June 28 (Bloomberg) -- Treasury Secretary Timothy F. Geithner said the U.S.-India relationship has “vast untapped potential” even as American banks and insurers confront obstacles in Asia’s third-largest economy.
U.S. companies “still face barriers in sectors such as banking, insurance, manufacturing, multi-brand retail and infrastructure,” Geithner said at a press conference today with India’s Finance Minister Pranab Mukherjee after bilateral meetings in Washington. Still, the relationship “presents both our countries with vast untapped potential for greater trade, investment and economic opportunity,” Geithner said.
Closer ties would help American companies expand sales to India’s 1.2 billion people. India’s government wants foreign investment in infrastructure to improve its congested transportation network and ease power shortages that are limiting economic progress.
Prime Minister Manmohan Singh’s government plans to double infrastructure spending to $1 trillion in the five years through March 2017 to expand highways, ports, airports and railways. About 50 percent of the funds are expected to come from the private sector, including overseas investors, Mukherjee said.
“There is a huge opportunity” for American investors, he said. He was visiting Washington to participate in the second U.S.-India Economic and Financial Partnership meetings.
Cooperation between the two countries, previously limited to mercantile exports, has expanded in recent years to areas including defense procurement, Mukherjee said. That’s why U.S. exports to India grew fourfold in the past decade, he said.
The U.S. wants India to be one of its top 10 trading partners, Geithner said in a statement today. The South Asian nation moved up to 12th last year.
The U.S. is looking for more access to industries such as financial services, education and legal services. India’s laws, aimed at protecting small-store owners, don’t yet allow foreign investment in multi-brand retail, and have limited it only to single-brand retail or wholesale operations.
Easing the “barriers, which are limiting economic growth and job creation in both our countries, would be an important step toward integrating our economies,” Geithner said. “We understand that addressing these barriers can be politically challenging, but the long-term benefits clearly outweigh the short-term challenges for both our countries.”
India on June 24 unveiled options it is considering to help investors set up infrastructure debt funds to finance road, port and power projects.
The Indian government framework for debt financing “will help encourage private investment,” Geithner said.

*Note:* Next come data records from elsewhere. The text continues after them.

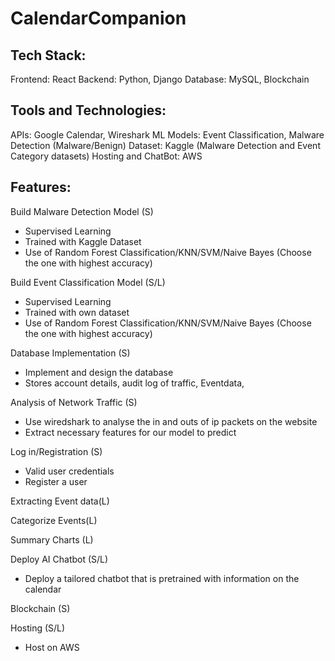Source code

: # CalendarCompanion

## Tech Stack:
  Frontend: React
  Backend: Python, Django
  Database: MySQL, Blockchain

## Tools and Technologies:
  APIs: Google Calendar, Wireshark
  ML Models: Event Classification, Malware Detection (Malware/Benign)
  Dataset: Kaggle (Malware Detection and Event Category datasets)
  Hosting and ChatBot: AWS

## Features:
Build Malware Detection Model (S)
  - Supervised Learning
  - Trained with Kaggle Dataset
  - Use of Random Forest Classification/KNN/SVM/Naive Bayes (Choose the one with highest accuracy)

Build Event Classification Model (S/L)
  - Supervised Learning
  - Trained with own dataset
  - Use of Random Forest Classification/KNN/SVM/Naive Bayes (Choose the one with highest accuracy)

Database Implementation (S) 
  - Implement and design the database
  - Stores account details, audit log of traffic, Eventdata,

Analysis of Network Traffic (S)
  - Use wiredshark to analyse the in and outs of ip packets on the website
  - Extract necessary features for our model to predict

Log in/Registration (S)
  - Valid user credentials
  - Register a user

Extracting  Event data(L)

Categorize Events(L)

Summary Charts (L)

Deploy AI Chatbot (S/L)
  - Deploy a tailored chatbot that is pretrained with information on the calendar

Blockchain (S)

Hosting (S/L)
  - Host on AWS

India is ranked 91 out of 139 countries for its infrastructure, according to the World Economic Forum’s Global Competitiveness Index. India’s deficiencies in logistics infrastructure cost the economy $45 billion, or 4.3 percent of gross domestic product, each year, according to McKinsey & Co. estimates.
Combined foreign direct investment between the two nations rose by 165 percent from 2005 to 2009.
More trade with India would also help President Barack Obama’s goal of doubling U.S. exports globally in five years, Francisco Sanchez, undersecretary of Commerce for International Trade, said in a speech at the U.S.-India Business Council in Washington on June 23. India last year became the 17th largest export market for the U.S., up from 31st in 2000, Sanchez said.
At a business forum in Washington yesterday, Geithner called for India to take more steps in opening up financial services.